Early Saturday morning, President Donald Trump took to Truth Social to make a seemingly unprompted post egging on Elon Musk.
“ELON IS DOING A GREAT JOB,” the post says. “BUT I WOULD LIKE TO SEE HIM GET MORE AGGRESSIVE. REMEMBER, WE HAVE A COUNTRY TO SAVE, BUT ULTIMATELY, TO MAKE GREATER THAN EVER BEFORE. MAGA!”
“Will do, Mr. President!” Musk replied in a post on X.
Within hours, the unelected tech billionaire looked to be eagerly complying, by seemingly ordering the sending of an email to untold numbers of federal employees demanding they promptly respond with “approx. 5 bullets of what you accomplished last week and cc your manager.” The email, which is similar to one Musk sent to employees at X after he bought that company, was unsigned and came from a human resources account at the Office of Personnel Management.

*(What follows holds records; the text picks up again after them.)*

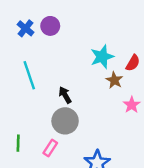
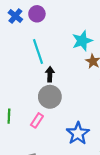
cyan line: (29, 75) -> (38, 52), moved
black arrow: (65, 95) -> (50, 74), turned 32

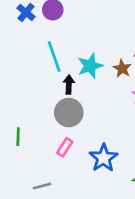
cyan star: (82, 41) -> (90, 66), moved
pink rectangle: (37, 120) -> (65, 147), moved

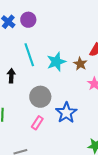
black arrow: (69, 85) -> (11, 76), moved
blue star: (103, 158) -> (66, 113), moved

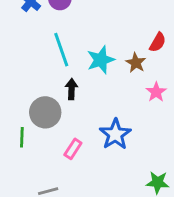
black arrow: (11, 76) -> (72, 89), moved
gray circle: (40, 97) -> (45, 112), moved

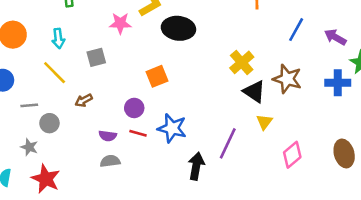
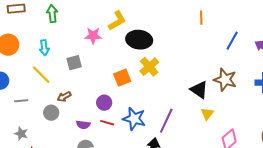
yellow cross: (242, 62) -> (149, 67), moved
gray circle: (49, 123) -> (51, 113), moved
purple line: (228, 143) -> (166, 121), moved

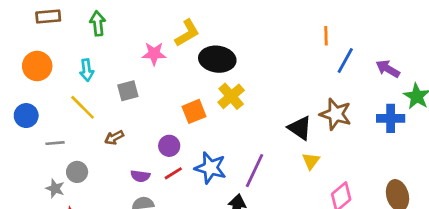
orange line: (201, 18) -> (326, 36), moved
gray circle: (51, 113) -> (77, 172), moved
red line: (107, 123) -> (173, 173), turned -48

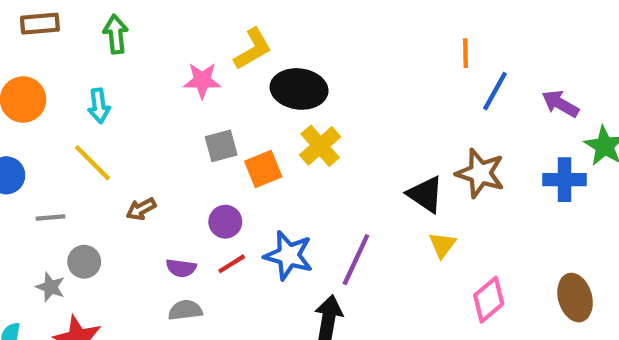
gray square: (128, 91) -> (221, 146), moved

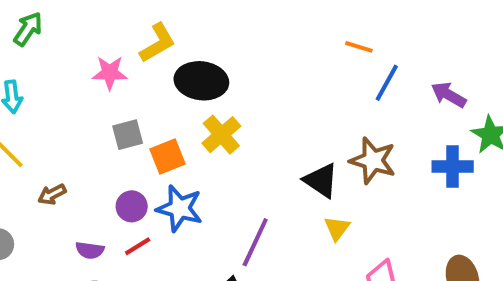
green arrow: (116, 34) -> (28, 29), turned 40
orange line: (465, 53) -> (359, 47), turned -72
blue star: (289, 255) -> (179, 208), moved

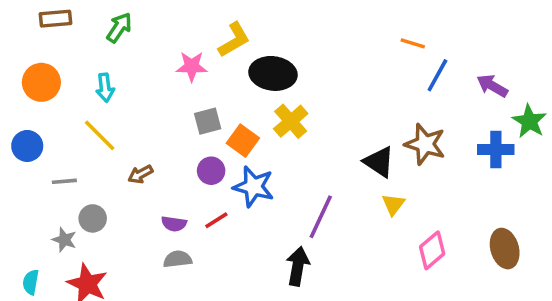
orange square: (168, 157) -> (243, 141), turned -32
purple circle: (132, 206) -> (211, 171), moved

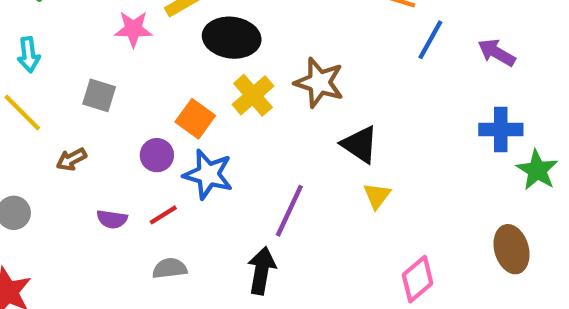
gray square: (208, 121) -> (99, 95), moved, turned 32
green star: (529, 121) -> (537, 170), moved
brown star: (425, 144) -> (319, 82), moved
pink diamond: (432, 250) -> (418, 279), moved
gray semicircle: (178, 259) -> (170, 268), moved

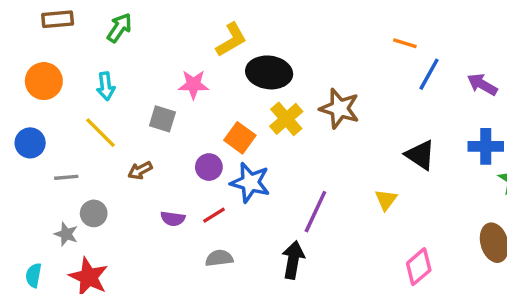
pink star: (133, 29) -> (193, 84), moved
black triangle: (360, 144) -> (420, 155), moved

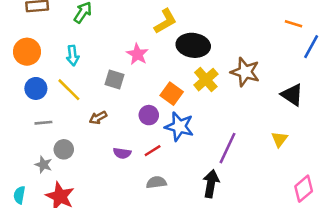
pink star: (193, 84) -> (137, 54), turned 30
blue circle: (30, 143) -> (36, 88), moved
black triangle: (420, 155) -> (292, 95), moved

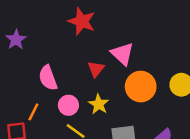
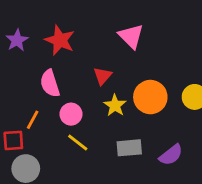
red star: (82, 21) -> (60, 40), moved
pink triangle: (122, 54) -> (131, 36), moved
yellow star: (99, 104) -> (115, 105), moved

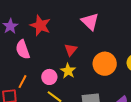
pink semicircle: (50, 83) -> (23, 50), moved
yellow star: (115, 105) -> (68, 71), moved

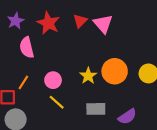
red triangle: (71, 50) -> (80, 21), moved
yellow star: (68, 71) -> (88, 76), moved

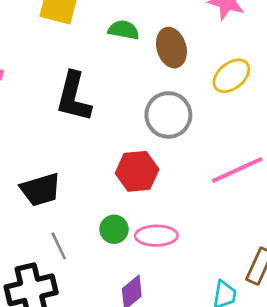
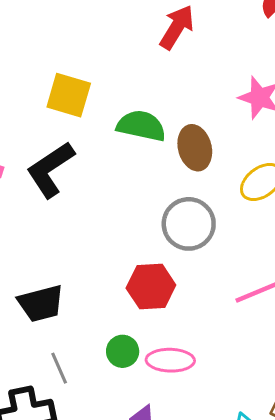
green semicircle: (124, 30) -> (141, 126), size x1.4
black L-shape: (74, 97) -> (50, 169), moved, turned 40

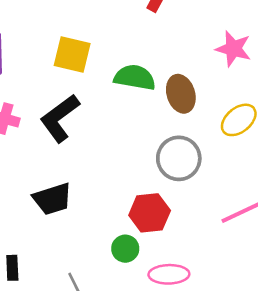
black trapezoid: (41, 303) -> (52, 199), moved
green circle: (123, 351) -> (125, 249), moved

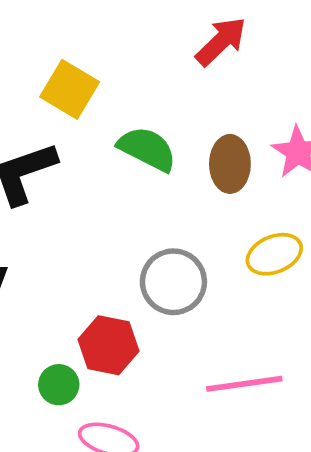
brown ellipse: (181, 94) -> (230, 164), moved

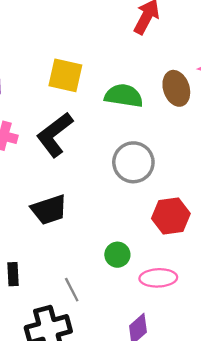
gray circle: (173, 282) -> (133, 162), moved
red hexagon: (109, 345) -> (171, 216), moved

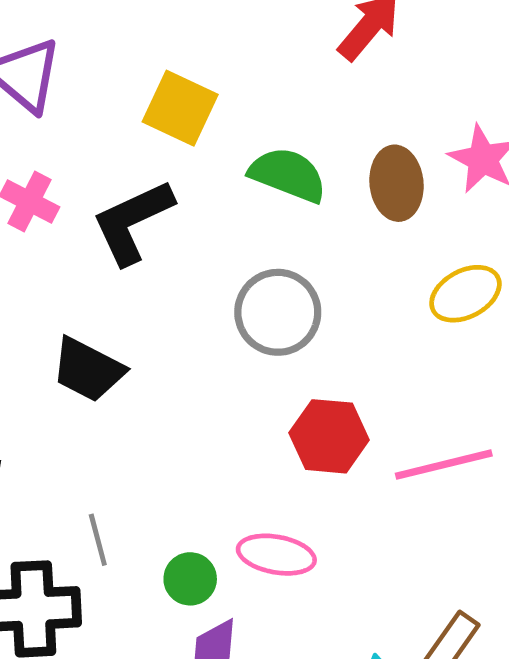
black trapezoid: (49, 210) -> (88, 370), turned 33
green circle: (117, 255) -> (190, 579), moved

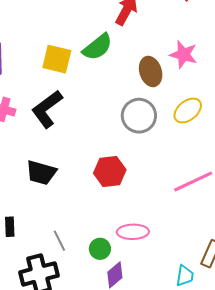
green semicircle: (288, 175) -> (97, 47), moved, turned 132
gray circle: (278, 312) -> (139, 116), moved
red hexagon: (329, 436) -> (110, 172), moved

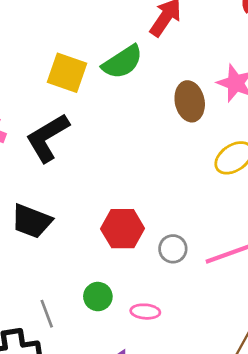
gray circle: (139, 116) -> (173, 249), moved, size x0.6
pink ellipse: (133, 232) -> (145, 312), size x0.7
green circle: (100, 249) -> (98, 297), moved

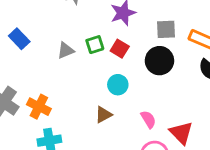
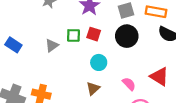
green square: (95, 45) -> (73, 35), turned 32
red triangle: (181, 133) -> (159, 76), moved

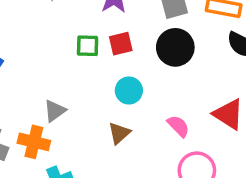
red square: (94, 34) -> (121, 44), turned -32
gray triangle: (52, 45) -> (55, 111), moved

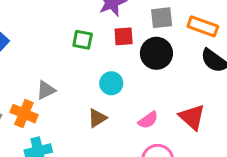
red square: (121, 44) -> (124, 36), moved
pink semicircle: (178, 126) -> (148, 120), turned 90

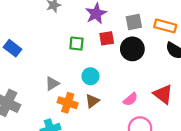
cyan circle: (111, 83) -> (90, 76), moved
orange cross: (24, 114) -> (68, 103), moved

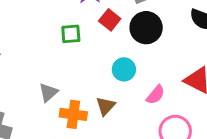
red square: (107, 38) -> (110, 20), turned -32
cyan circle: (90, 76) -> (124, 69), moved

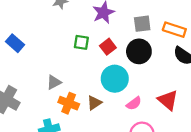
red square: (110, 20) -> (108, 47), moved
cyan circle: (124, 69) -> (115, 79), size x1.5

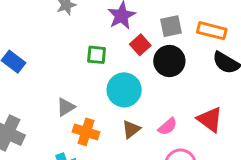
red square: (108, 47) -> (140, 45), moved
cyan circle: (115, 79) -> (124, 90), moved
brown triangle: (94, 103) -> (131, 129), moved

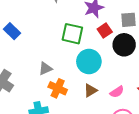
green square: (97, 55) -> (72, 34), size x1.5

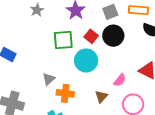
red square: (105, 31) -> (91, 36), moved
brown triangle: (90, 90) -> (101, 96), moved

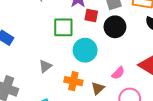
red square: (91, 36) -> (91, 16), moved, turned -32
orange cross: (65, 93) -> (73, 81), moved

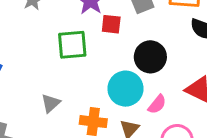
black circle: (115, 27) -> (150, 57), moved
cyan circle: (85, 50) -> (125, 89), moved

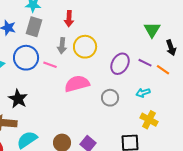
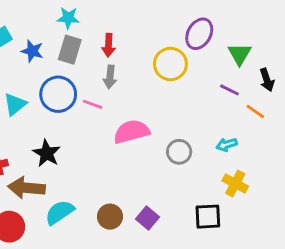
red arrow: (69, 19) -> (109, 45), moved
yellow circle: (85, 47) -> (170, 64), moved
purple line: (145, 63) -> (229, 90), moved
purple ellipse: (120, 64) -> (199, 34), moved

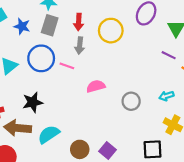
yellow circle: (170, 64) -> (111, 31), moved
pink semicircle: (132, 132) -> (96, 86), size x0.7
black star: (47, 153) -> (33, 102), turned 30
cyan semicircle: (60, 212) -> (49, 134), moved

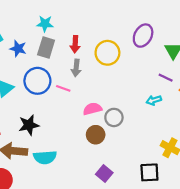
cyan arrow: (166, 96) -> (154, 100), moved
gray circle: (131, 101) -> (114, 117), moved
cyan semicircle: (49, 134) -> (45, 157), turned -150
brown circle: (80, 149) -> (96, 135), moved

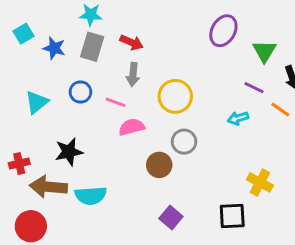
red arrow: (75, 44) -> (132, 42), turned -70
yellow circle: (107, 53) -> (175, 96), moved
blue circle: (37, 81) -> (80, 92), size x0.6
pink semicircle: (92, 109) -> (132, 127), moved

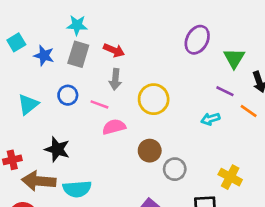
gray circle: (184, 142) -> (175, 169), moved
black star: (69, 152) -> (57, 149), turned 30
brown circle: (159, 165) -> (150, 151), moved

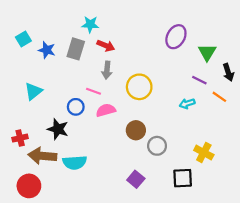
cyan star: (77, 25) -> (90, 24), moved
blue circle: (68, 95) -> (76, 107), moved

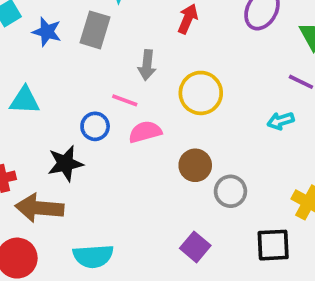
red arrow: (106, 46) -> (188, 19), moved, turned -90
cyan triangle: (33, 91) -> (25, 100), turned 42
black star: (58, 129) -> (65, 163), turned -30
cyan semicircle: (75, 163) -> (93, 256), moved

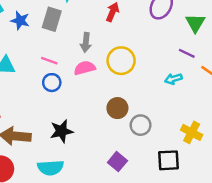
pink line: (125, 100) -> (49, 61), moved
pink semicircle: (145, 132) -> (85, 68), moved
black star: (65, 163) -> (61, 131), moved

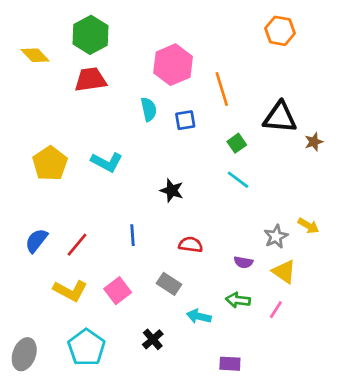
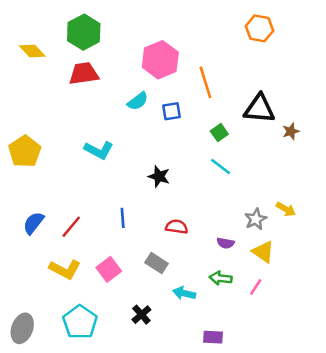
cyan semicircle: (149, 109) -> (138, 101), turned 65
yellow pentagon: (50, 163) -> (25, 151), moved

It told recipients the deadline was Monday at 11:59 p.m. ET.
“Failure to respond will be taken as a resignation,” Musk said in a post on X announcing the directive.
The email itself does not say that, and as a federal employment law expert told CNN, Musk doesn’t have the authority to force federal employees to resign—and if he tried to, they would have ample legal recourse. And on Sunday afternoon, a spokesperson for the Office of Personnel Management seemed to walk back Musk’s threat of firings, telling Mother Jones that “[a]gencies will determine any next steps.”
But predictably, the email created even more mass chaos across a federal workforce that Musk has already thrown into disarray through mass layoffs prompted by his so-called Department of Government Efficiency (DOGE).
The biggest surprise may have been the federal officials—including a couple of Trump loyalists—who sought to guard their own turf from Musk, even by quickly telling their staff to essentially ignore the email, because Musk is not their boss.
Among them are newly-confirmed FBI Director Kash Patel, who wrote to staff Saturday night telling them to “please pause any responses” to the OPM email, while reminding them that the FBI will conduct its own internal reviews, NBC News reported. Interim US attorney for the District of Columbia Ed Martin, who was one of three people appointed by the RNC and the Trump campaign to run the party’s 2024 platform committee, wrote to employees to undermine the email, telling them to “be general” in their responses, and adding, “If anyone gives you problems, I’ve got your back,” CNN reported.
Ambassador Tibor Nagy, acting under secretary of management at the State Department, told staff that the department would respond on behalf of employees, adding, “No employee is obligated to report their activities outside of their Department chain of command,” NBC also reported. CNN reported, citing an anonymous source, that employees of the National Security Agency were told they should not respond until they get further guidance from the Department of Defense.
So far, it seems the only official who has publicly ordered employees to comply was Secret Service Director Sean Curran, who told employees that the email “requires your response,” according to CNN. Spokespeople for the White House and the Office of Personnel Management did not immediately respond to questions.
All of this—Musk’s overstepping of his authority and upending the federal workforce with uncertainty—is part of why GOP voters have turned out to recent town halls in droves to demand their Republican congresspeople answer how they would respond to how DOGE has accessed sensitive data and mass firings of federal workers, the Washington Postreported Friday.
As I have previously reported, polls keep showing that many Americans want Musk and DOGE out of government; new polls out this week from CNN and the Washington Post, for example, show far more Americans disapprove of Musk’s role in government than approve of it.
Update, Feb. 23: This post was updated with a comment from a spokesperson from the Office of Personnel Management.